Still, there were good reasons to hope that Doha might be the place where the President would begin to fashion a more creative and ambitious negotiating strategy. After all, hadn't President Obama just handily won reelection over an (opportunistically) denialist opponent, and in the flush of victory, affirmed his intent to address the climate crisis in his Second Administration? Didn't superstorm Sandy just drive home the intolerable human costs of a significantly warmer planet in the starkest terms possible? With the election safely behind him and the devastation of Sandy laid out before him, was there ever a fiercer urgency than now?

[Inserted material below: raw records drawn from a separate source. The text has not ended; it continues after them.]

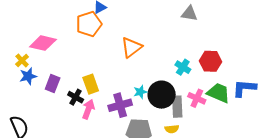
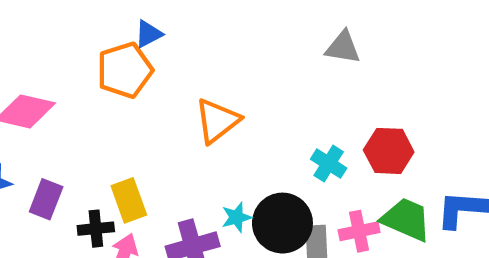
black cross: (76, 97) -> (96, 229), turned -35
pink cross: (197, 98) -> (359, 231), turned -36

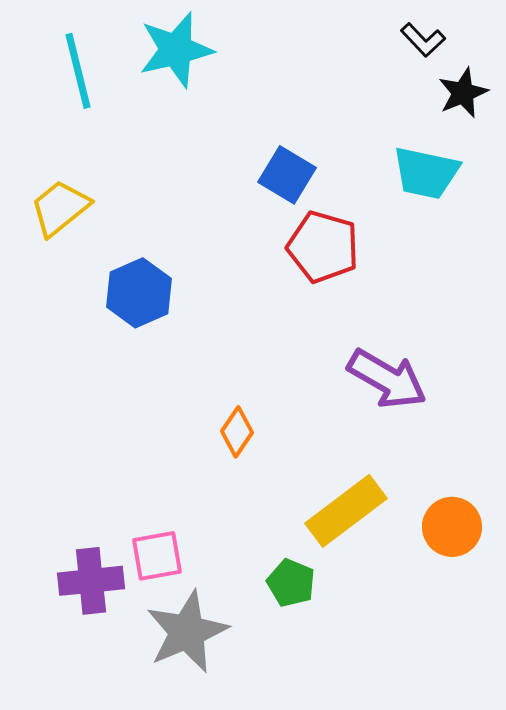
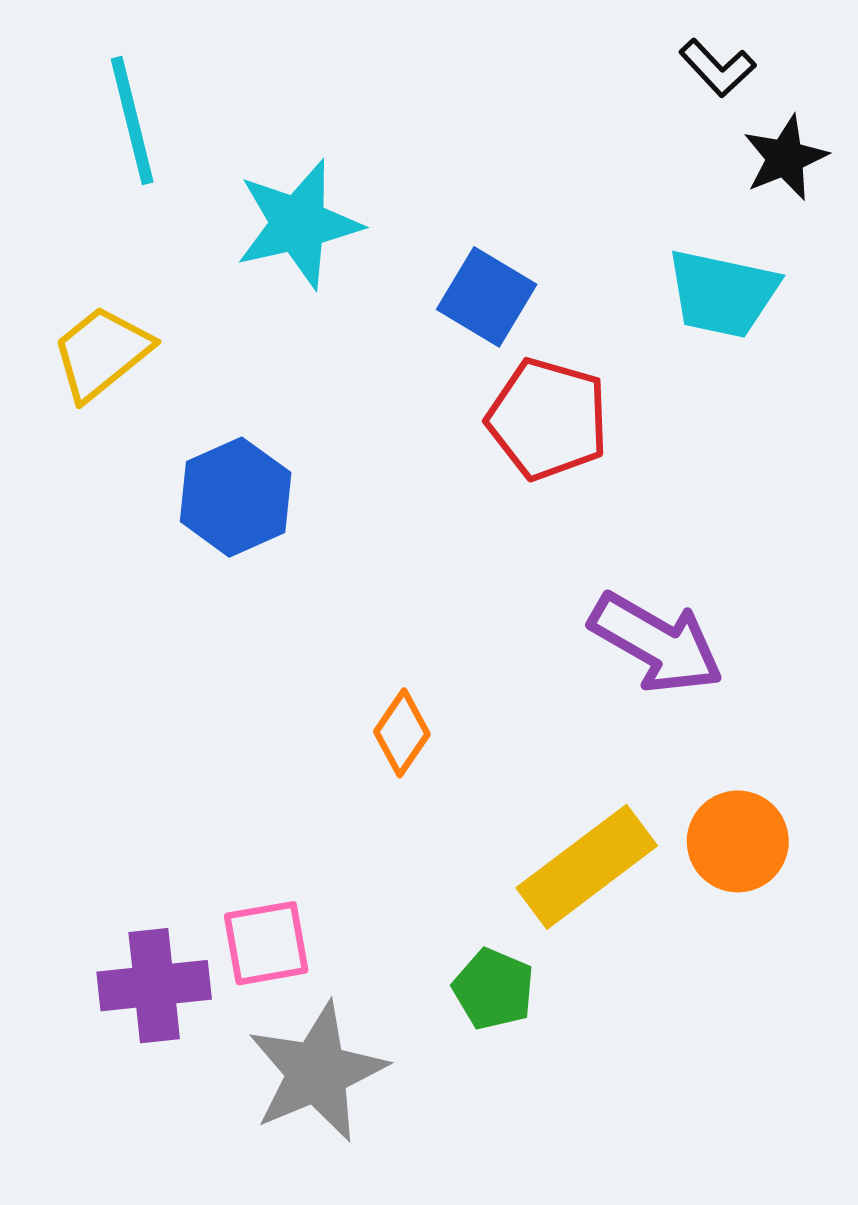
cyan star: (176, 50) -> (298, 224), moved
orange circle: (452, 527) -> (738, 841), moved

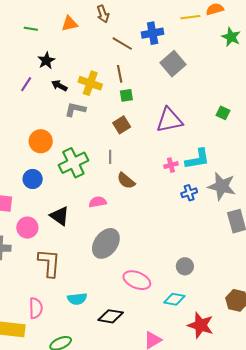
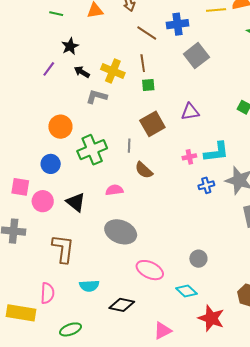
purple triangle: (169, 120) -> (190, 112), size x0.7
brown square: (122, 125) -> (152, 124), moved, size x1.4
pink circle: (27, 228) -> (43, 201), moved
gray ellipse: (106, 243) -> (121, 232), turned 72
cyan diamond: (174, 299) -> (186, 291), turned 30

It was not to be. On every critical issue, the Obama team did just enough to avoid being called out for blocking progress, far less than what was needed, and nowhere near what real leadership required. For example, the US negotiators refused to discuss how the US could ramp up its actions at home, despite the fact that the actions countries have agreed to take before 2020 are not nearly enough to limit warming to 3.6°F, and the US has committed to do much less than other developed countries. The US also made sure that developed countries would not provide any clarity on how they would ramp up climate assistance to developing countries to meet their collective pledge to provide $100 billion a year by 2020.

It has become fashionable to blame the UN process itself for the collective failure to craft an adequate international response to climate change. But the US performance in Doha cannot be attributed to a failure of international politics; it was plainly a failure of politics right here at home. Most of the blame, of course, lies with a Republican opposition that is contemptuous of science, heedless of risk, and beholden to the most regressive fossil fuel interests. But President bears much responsibility as well. Rather than using the power of the Presidency, his high public approval ratings and his peerless rhetorical gifts to change the political dynamics around climate change, he has simply taken the political space as he has found it.

President Obama has two critical opportunities to re-frame America's climate diplomacy in the coming months.

First, he must select a new Secretary of State with a clear sense of the overriding strategic importance of climate change to America's core interests, and the creativity and vision to lead the world towards more ambitious collective action.

Second and more importantly, he must use his State of the Union Address to discuss the stakes and impacts, and explain why an appropriate response is essential for our long-term prosperity and security. He should commit in no uncertain terms that climate change will be a signature priority in his Second Administration. And he should propose a suite of policy initiatives that can swiftly reduce our emissions, and give other nations confidence that we will not shirk our responsibilities.

Together, these actions would go a long way towards ensuring that our climate diplomacy is much more successful in the second Obama Administration than it was in the first.

Steve Herz is a Senior International Climate Attorney with the Sierra Club.